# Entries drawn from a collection
########################################
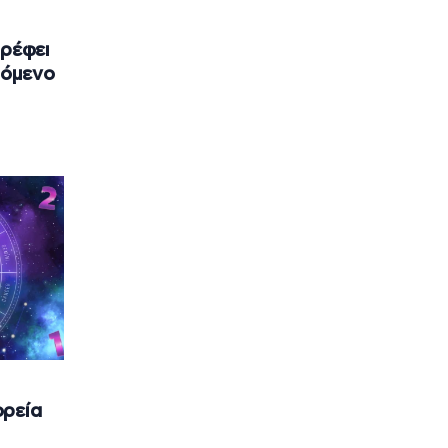
τρέφει
πόμενο
ορεία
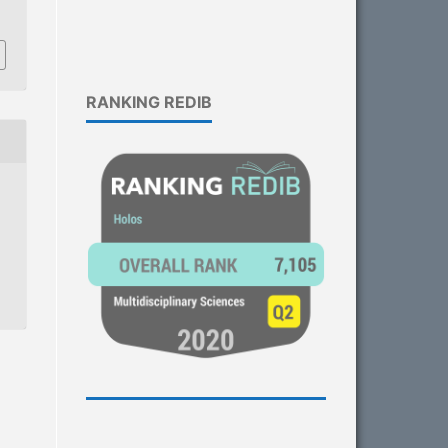
RANKING REDIB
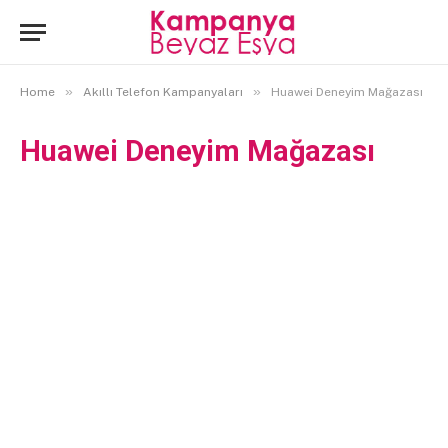
»
»
Home
Akıllı Telefon Kampanyaları
Huawei Deneyim Mağazası
Huawei Deneyim Mağazası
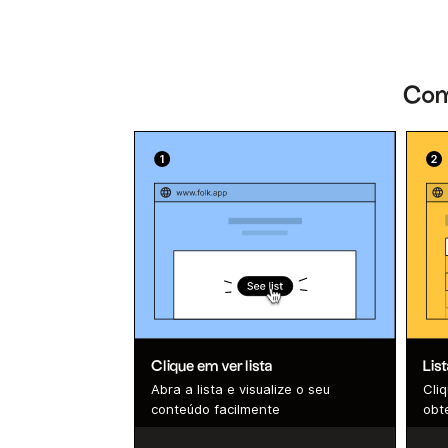
Como
Clique em ver lista
Lis
Abra a lista e visualize o seu
Cli
conteúdo facilmente
obte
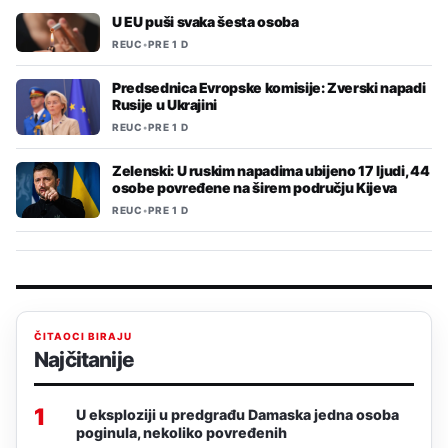
U EU puši svaka šesta osoba
REUC
•
PRE 1 D
Predsednica Evropske komisije: Zverski napadi
Rusije u Ukrajini
REUC
•
PRE 1 D
Zelenski: U ruskim napadima ubijeno 17 ljudi, 44
osobe povređene na širem području Kijeva
REUC
•
PRE 1 D
ČITAOCI BIRAJU
Najčitanije
1
U eksploziji u predgrađu Damaska jedna osoba
poginula, nekoliko povređenih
########################################
# PROBLEM DESCRIPTION
Return every line of the material above word for word, leaving out the pictures.

# EXPECTED OUTPUT
τρέφει
πόμενο
ορεία
RANKING REDIB
»
»
Home
Akıllı Telefon Kampanyaları
Huawei Deneyim Mağazası
Huawei Deneyim Mağazası
Como
Clique em ver lista
Lis
Abra a lista e visualize o seu
Cli
conteúdo facilmente
obte
U EU puši svaka šesta osoba
REUC
•
PRE 1 D
Predsednica Evropske komisije: Zverski napadi
Rusije u Ukrajini
REUC
•
PRE 1 D
Zelenski: U ruskim napadima ubijeno 17 ljudi, 44
osobe povređene na širem području Kijeva
REUC
•
PRE 1 D
ČITAOCI BIRAJU
Najčitanije
1
U eksploziji u predgrađu Damaska jedna osoba
poginula, nekoliko povređenih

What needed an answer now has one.